▶ Description of the task:
Omitting the pictures, output all of the records precisely as written.

▶ Data provided:
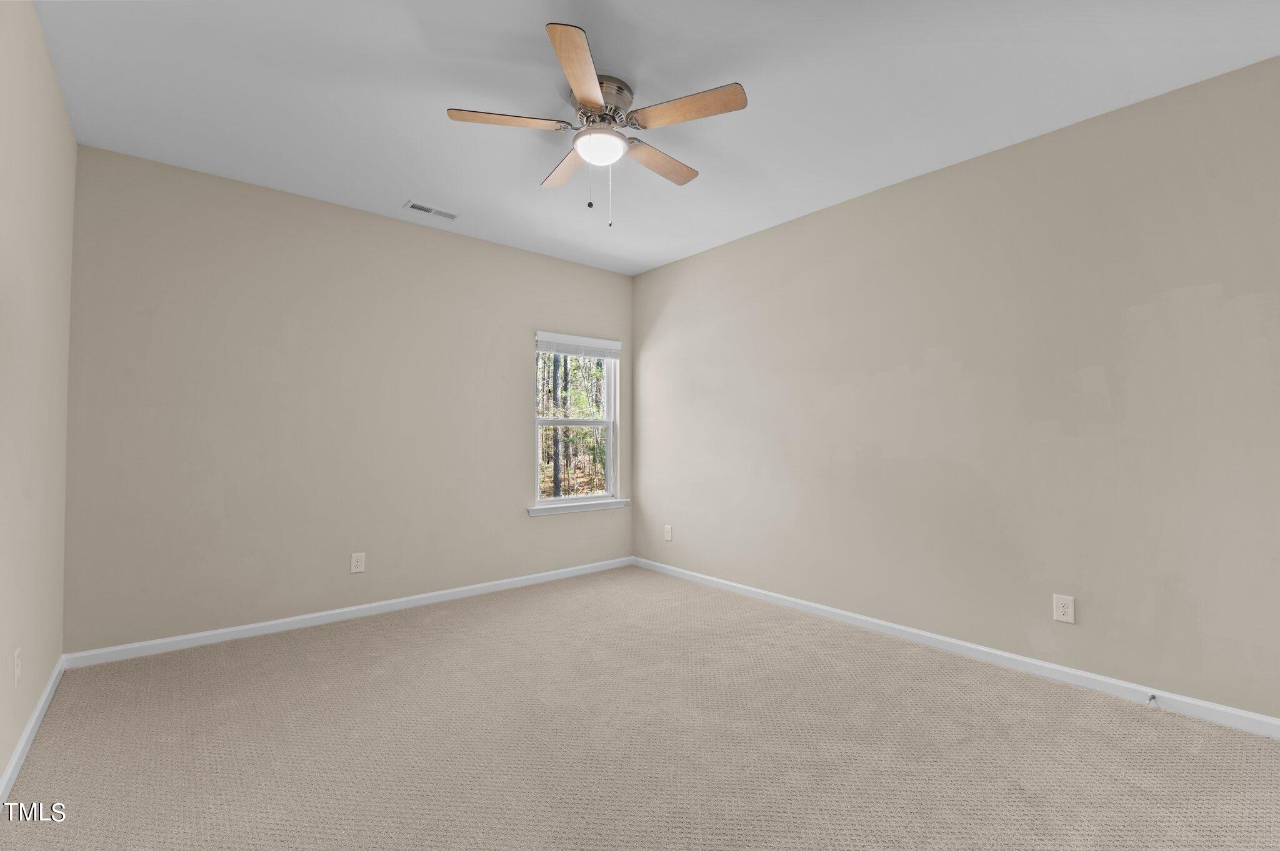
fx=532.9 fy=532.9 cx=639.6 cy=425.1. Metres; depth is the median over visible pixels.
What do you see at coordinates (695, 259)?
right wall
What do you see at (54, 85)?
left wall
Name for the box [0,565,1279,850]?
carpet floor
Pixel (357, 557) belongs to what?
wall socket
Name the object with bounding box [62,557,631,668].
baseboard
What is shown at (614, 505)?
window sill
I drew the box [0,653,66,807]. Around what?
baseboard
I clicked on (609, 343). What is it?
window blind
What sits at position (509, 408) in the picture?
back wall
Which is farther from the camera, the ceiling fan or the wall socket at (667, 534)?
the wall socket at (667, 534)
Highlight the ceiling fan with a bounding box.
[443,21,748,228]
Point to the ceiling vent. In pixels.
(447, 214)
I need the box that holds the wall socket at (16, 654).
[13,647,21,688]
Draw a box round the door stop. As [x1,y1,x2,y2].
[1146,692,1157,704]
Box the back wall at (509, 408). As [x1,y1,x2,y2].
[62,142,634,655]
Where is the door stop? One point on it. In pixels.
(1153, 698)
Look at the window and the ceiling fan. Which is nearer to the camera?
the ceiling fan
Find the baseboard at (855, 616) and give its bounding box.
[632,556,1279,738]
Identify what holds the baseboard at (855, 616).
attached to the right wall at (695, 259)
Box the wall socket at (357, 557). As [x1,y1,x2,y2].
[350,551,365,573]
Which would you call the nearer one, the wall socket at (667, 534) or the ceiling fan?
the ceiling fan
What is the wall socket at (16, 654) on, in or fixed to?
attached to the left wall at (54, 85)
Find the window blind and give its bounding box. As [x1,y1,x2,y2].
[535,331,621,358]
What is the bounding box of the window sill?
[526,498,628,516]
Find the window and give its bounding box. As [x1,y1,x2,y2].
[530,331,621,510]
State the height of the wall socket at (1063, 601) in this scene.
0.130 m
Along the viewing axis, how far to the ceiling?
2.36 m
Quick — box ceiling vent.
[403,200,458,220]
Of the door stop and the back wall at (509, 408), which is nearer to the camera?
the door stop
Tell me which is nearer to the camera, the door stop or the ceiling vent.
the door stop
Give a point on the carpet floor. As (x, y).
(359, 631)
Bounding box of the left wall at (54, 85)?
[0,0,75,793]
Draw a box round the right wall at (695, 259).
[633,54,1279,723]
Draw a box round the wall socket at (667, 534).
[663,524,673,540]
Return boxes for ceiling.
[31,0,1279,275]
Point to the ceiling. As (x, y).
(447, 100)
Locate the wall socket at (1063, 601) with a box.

▶ Result of this task:
fx=532.9 fy=532.9 cx=639.6 cy=425.1. Metres; depth is the median over visible pixels.
What do you see at coordinates (695, 259)?
right wall
What do you see at (54, 85)?
left wall
Name for the box [0,565,1279,850]?
carpet floor
Pixel (357, 557) belongs to what?
wall socket
Name the object with bounding box [62,557,631,668].
baseboard
What is shown at (614, 505)?
window sill
I drew the box [0,653,66,807]. Around what?
baseboard
I clicked on (609, 343). What is it?
window blind
What sits at position (509, 408) in the picture?
back wall
Which is farther from the camera, the ceiling fan or the wall socket at (667, 534)?
the wall socket at (667, 534)
Highlight the ceiling fan with a bounding box.
[443,21,748,228]
Point to the ceiling vent. In pixels.
(447, 214)
I need the box that holds the wall socket at (16, 654).
[13,647,21,688]
Draw a box round the door stop. As [x1,y1,x2,y2].
[1146,692,1157,704]
Box the back wall at (509, 408). As [x1,y1,x2,y2].
[62,142,634,655]
Where is the door stop? One point on it. In pixels.
(1153, 698)
Look at the window and the ceiling fan. Which is nearer to the camera?
the ceiling fan
Find the baseboard at (855, 616) and give its bounding box.
[632,556,1279,738]
Identify what holds the baseboard at (855, 616).
attached to the right wall at (695, 259)
Box the wall socket at (357, 557). As [x1,y1,x2,y2].
[350,551,365,573]
Which would you call the nearer one, the wall socket at (667, 534) or the ceiling fan?
the ceiling fan
What is the wall socket at (16, 654) on, in or fixed to?
attached to the left wall at (54, 85)
Find the window blind and give its bounding box. As [x1,y1,x2,y2].
[535,331,621,358]
What is the bounding box of the window sill?
[526,498,628,516]
Find the window and give its bounding box. As [x1,y1,x2,y2].
[530,331,621,510]
State the height of the wall socket at (1063, 601) in this scene.
0.130 m
Along the viewing axis, how far to the ceiling?
2.36 m
Quick — box ceiling vent.
[403,200,458,220]
Of the door stop and the back wall at (509, 408), which is nearer to the camera?
the door stop
Tell me which is nearer to the camera, the door stop or the ceiling vent.
the door stop
Give a point on the carpet floor. As (x, y).
(359, 631)
Bounding box of the left wall at (54, 85)?
[0,0,75,793]
Draw a box round the right wall at (695, 259).
[633,54,1279,723]
Draw a box round the wall socket at (667, 534).
[663,524,673,540]
Return boxes for ceiling.
[31,0,1279,275]
Point to the ceiling. As (x, y).
(447, 100)
Locate the wall socket at (1063, 601) with a box.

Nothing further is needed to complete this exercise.